Supplied information:
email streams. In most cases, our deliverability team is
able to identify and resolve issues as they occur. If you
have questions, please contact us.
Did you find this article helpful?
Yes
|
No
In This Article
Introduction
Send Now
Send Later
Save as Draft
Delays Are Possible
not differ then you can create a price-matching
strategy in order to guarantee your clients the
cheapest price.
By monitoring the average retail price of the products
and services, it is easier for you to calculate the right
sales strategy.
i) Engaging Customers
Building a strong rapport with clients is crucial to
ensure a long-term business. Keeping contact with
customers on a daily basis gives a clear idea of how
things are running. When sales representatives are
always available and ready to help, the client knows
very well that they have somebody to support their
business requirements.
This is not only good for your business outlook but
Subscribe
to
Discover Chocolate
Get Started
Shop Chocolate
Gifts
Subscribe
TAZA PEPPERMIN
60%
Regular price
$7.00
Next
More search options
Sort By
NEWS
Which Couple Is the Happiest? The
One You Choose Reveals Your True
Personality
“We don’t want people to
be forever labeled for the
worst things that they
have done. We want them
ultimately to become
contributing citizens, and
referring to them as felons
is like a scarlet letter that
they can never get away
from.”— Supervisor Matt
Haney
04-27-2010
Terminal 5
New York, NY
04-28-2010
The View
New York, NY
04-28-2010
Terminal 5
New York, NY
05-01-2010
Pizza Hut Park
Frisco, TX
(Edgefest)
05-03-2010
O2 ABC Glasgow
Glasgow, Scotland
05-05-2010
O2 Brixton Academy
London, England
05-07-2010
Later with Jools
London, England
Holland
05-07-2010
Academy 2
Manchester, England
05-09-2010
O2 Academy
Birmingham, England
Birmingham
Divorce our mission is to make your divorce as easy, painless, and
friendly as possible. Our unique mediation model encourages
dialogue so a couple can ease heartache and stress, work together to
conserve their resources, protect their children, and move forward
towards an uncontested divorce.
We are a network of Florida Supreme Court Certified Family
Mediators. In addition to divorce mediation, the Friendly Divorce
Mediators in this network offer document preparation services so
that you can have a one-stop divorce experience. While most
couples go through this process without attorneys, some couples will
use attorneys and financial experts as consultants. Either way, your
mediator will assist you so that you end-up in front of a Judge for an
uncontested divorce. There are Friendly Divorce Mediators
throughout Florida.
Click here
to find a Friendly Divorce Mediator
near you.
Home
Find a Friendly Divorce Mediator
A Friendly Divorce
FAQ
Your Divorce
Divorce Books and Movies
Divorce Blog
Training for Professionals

Work order:
Within the listing above, give again exactly every line from the line with "By monitoring the" through the line with "contributing citizens, and", both included, and no other line.

Answer section:
By monitoring the average retail price of the products
and services, it is easier for you to calculate the right
sales strategy.
i) Engaging Customers
Building a strong rapport with clients is crucial to
ensure a long-term business. Keeping contact with
customers on a daily basis gives a clear idea of how
things are running. When sales representatives are
always available and ready to help, the client knows
very well that they have somebody to support their
business requirements.
This is not only good for your business outlook but
Subscribe
to
Discover Chocolate
Get Started
Shop Chocolate
Gifts
Subscribe
TAZA PEPPERMIN
60%
Regular price
$7.00
Next
More search options
Sort By
NEWS
Which Couple Is the Happiest? The
One You Choose Reveals Your True
Personality
“We don’t want people to
be forever labeled for the
worst things that they
have done. We want them
ultimately to become
contributing citizens, and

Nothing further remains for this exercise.